There are gifts everywhere

There are gifts everywhere November 3, 2017

My writing candle 050917I am still on my retreat in Shropshire, writing like a demon. This morning I left my little apartment and went downstairs to the kitchen for my first cup of tea. As I came back into the stairwell I noticed a crumpled leaf on the floor in the shape of a little frog.

I looked more closely. It was a little frog. I lifted her into the palm of my hand, gently closing my fingers so she wouldn’t jump out, and carried her through the kitchen to set her down in the flowerbed. As we walked, I talked to her. “Hello sweetie! How did you get in here, darling? What a pretty little frog you are. Now don’t try and jump out. Careful, careful. Here you go, here you are my lovely.
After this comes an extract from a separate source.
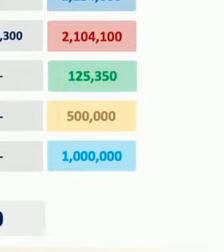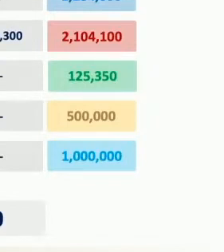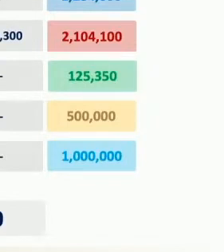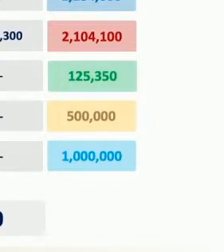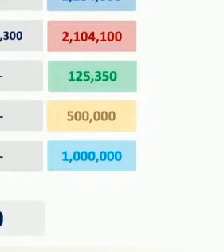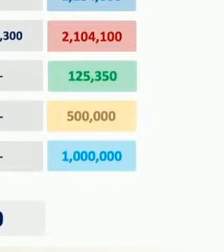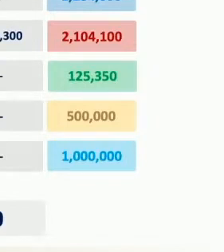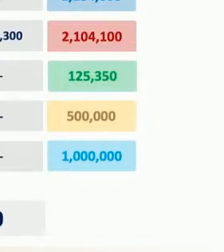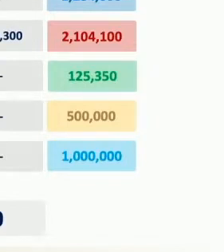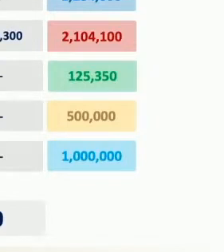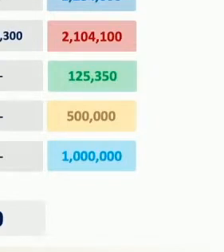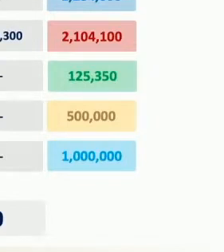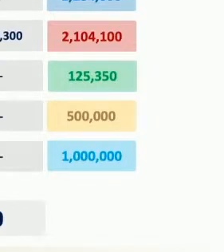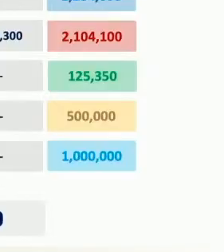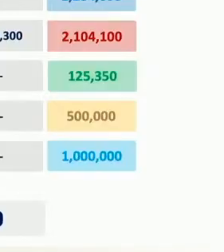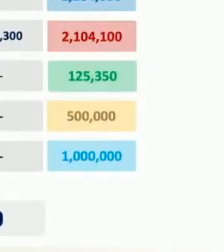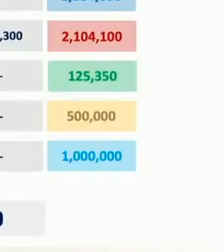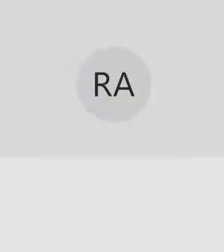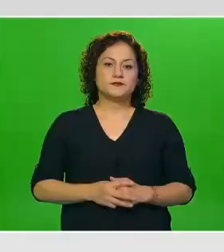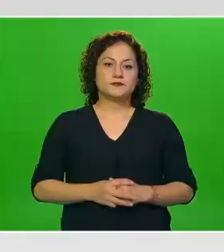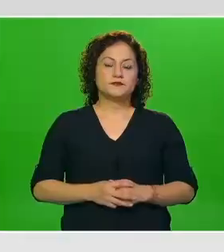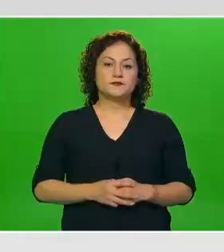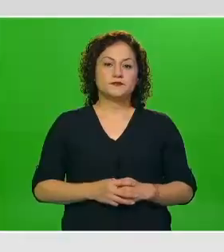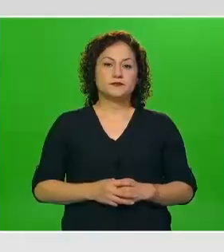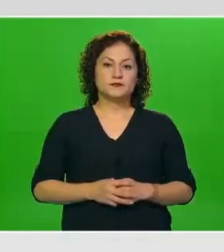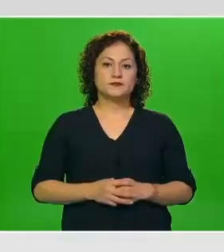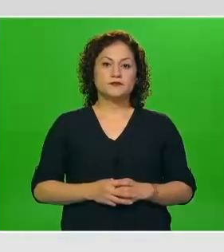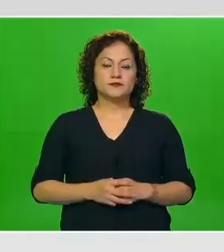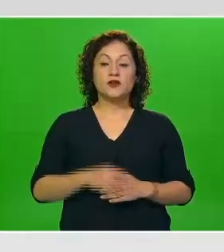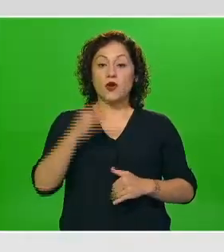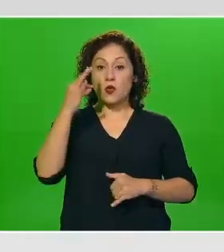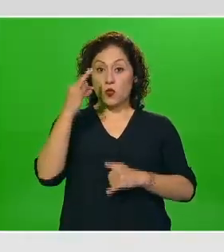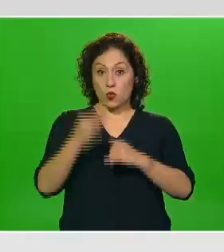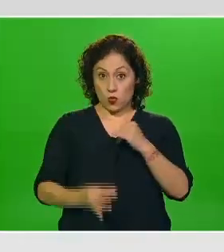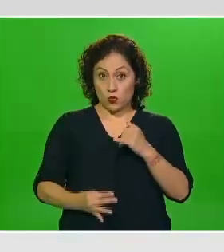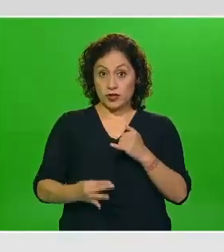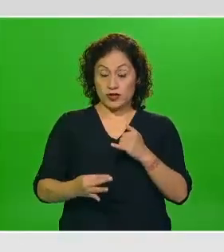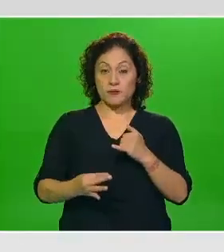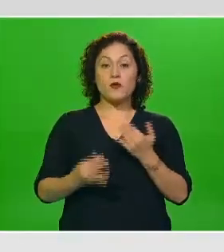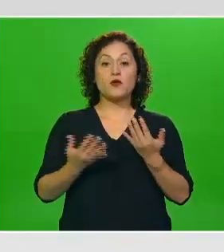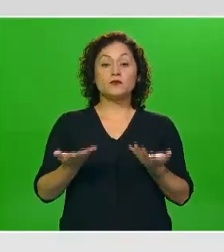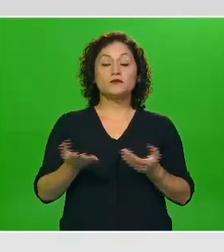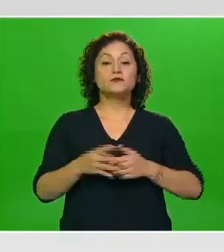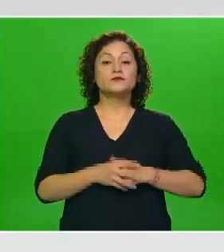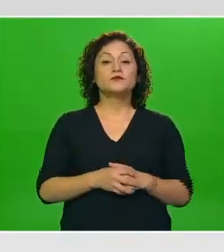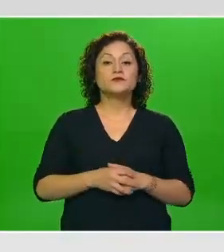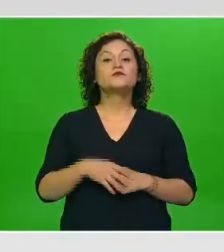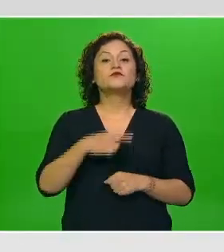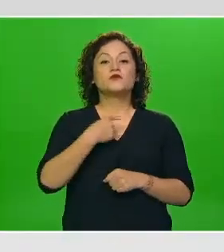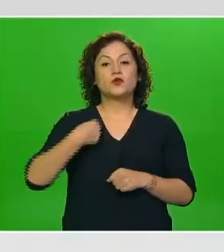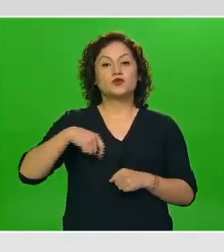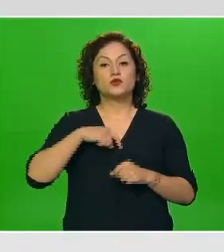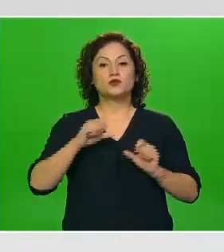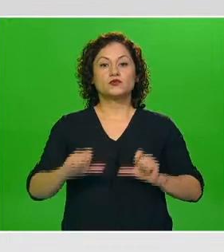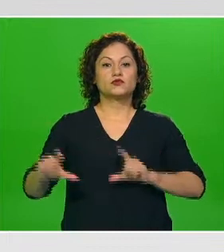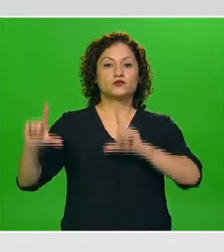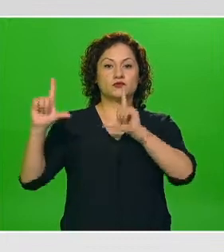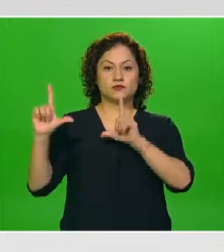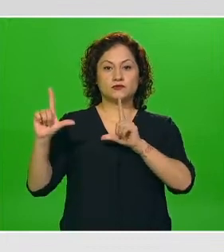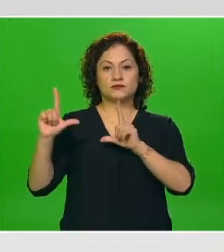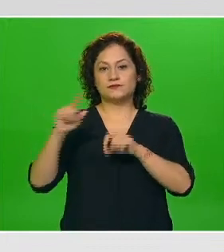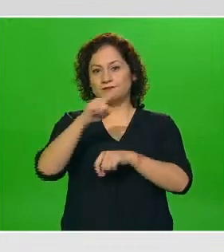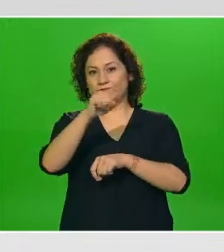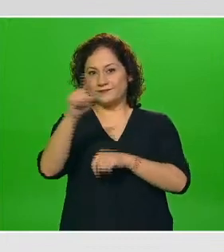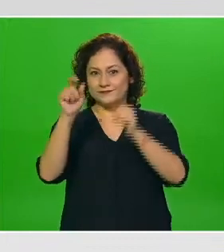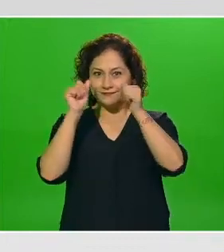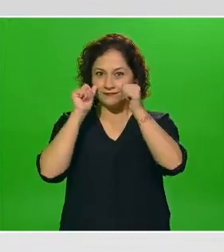de vacunación completamente activa y finalmente vamos a revisar siempre recordamos a la población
Off you go.”

She crawled off into the undergrowth, and I came upstairs to drink my cup of tea.

Yesterday I listened to a friend speak of her pain and, rather than turning away, I really heard her. I recognised her experience as something I feel too, in different areas of my own life. I felt tender towards her, and tender towards the tangled parts of myself. I didn’t feel tempted to tell her what to do to stop the pain. I didn’t think, “I’d never let that happen to me.” I saw that we were the same, and that all I could do was witness her, and understand how complicated these things are, and know that there is always hope.
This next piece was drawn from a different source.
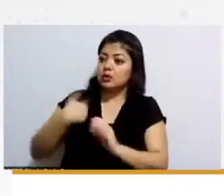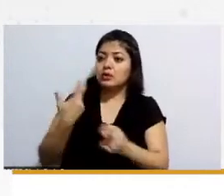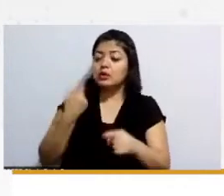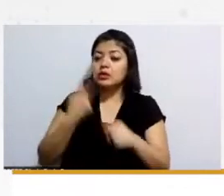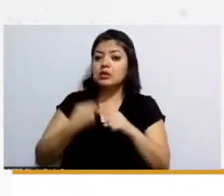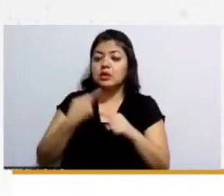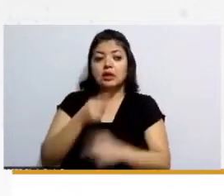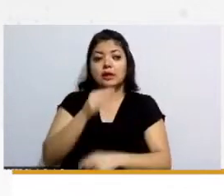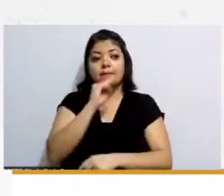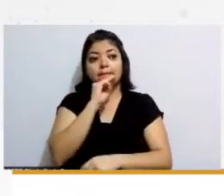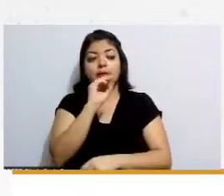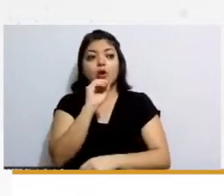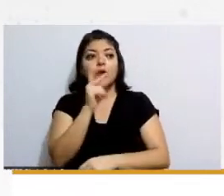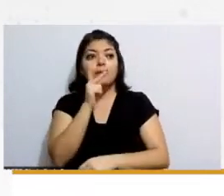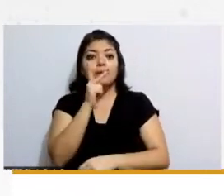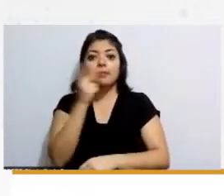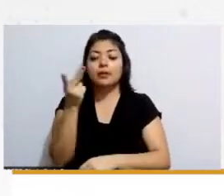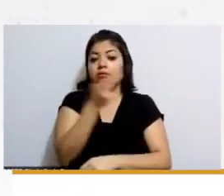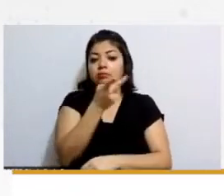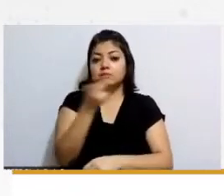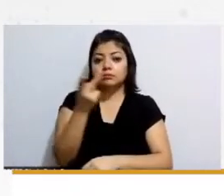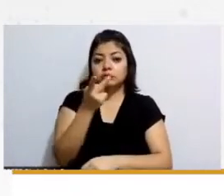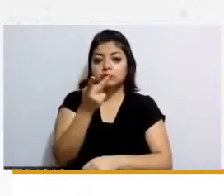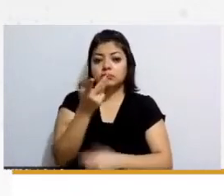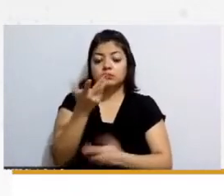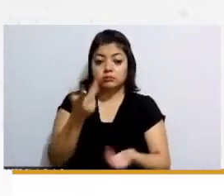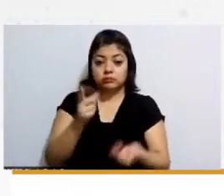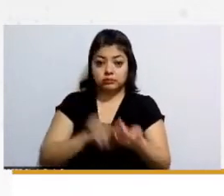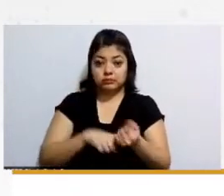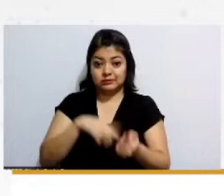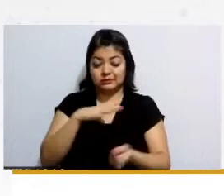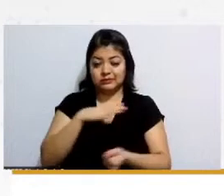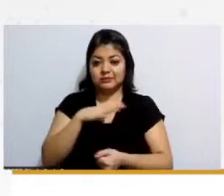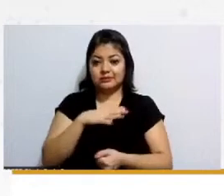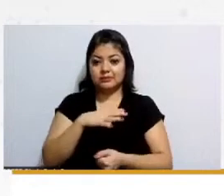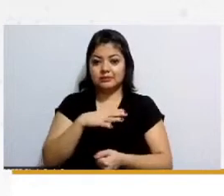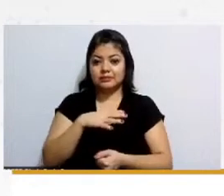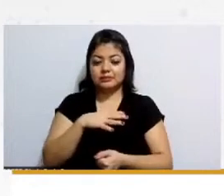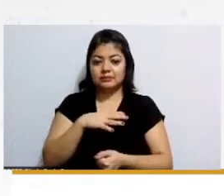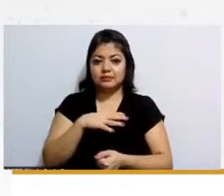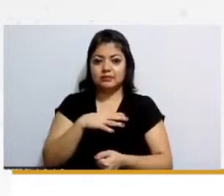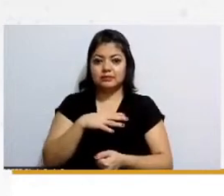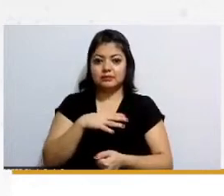tú la mamá o tú el papá aparte de que estaban dándole más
The day before I looked up from my desk to see a squirrel teetering along the telegraph line, his tail wildly flapping like a ribbon in the breeze to keep him steady. He was heading for a huge tree with tangerine and mustard-coloured leaves. A scattering of birds flapped across the sky. He leapt into the air, catching the end of a branch that looked too fragile from here, too flimsy to hold his weight. He swung on it for a second before clambering up and dancing into the tree. I looked up squirrels online, and sometimes they do fall, and my heart broke for the ones who do. I was glad that this one made it, and I watched him as he went about his ordinary day, flying from here to there. What extravagance!

When I feel connected to the Buddha, I am more likely to notice little frogs in stairwells. I am more likely to hear my friends, and to stop writing every so often to enjoy squirrel acrobatics. There are gifts everywhere.
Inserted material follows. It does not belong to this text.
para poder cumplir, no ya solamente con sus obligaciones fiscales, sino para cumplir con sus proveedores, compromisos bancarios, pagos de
I have been enjoying my nembutsu practice this week, setting aside just five minutes in the mornings and the evenings to sing Namo Amida Bu. I have been using my mala with 54 beads, so every day has contained at least 108 recitations, as suggested in the precepts I took when I became a Priest with the Amida Order. These short practice periods are enough. They are the cracks that let in the light of Amida, and the light dazzles me.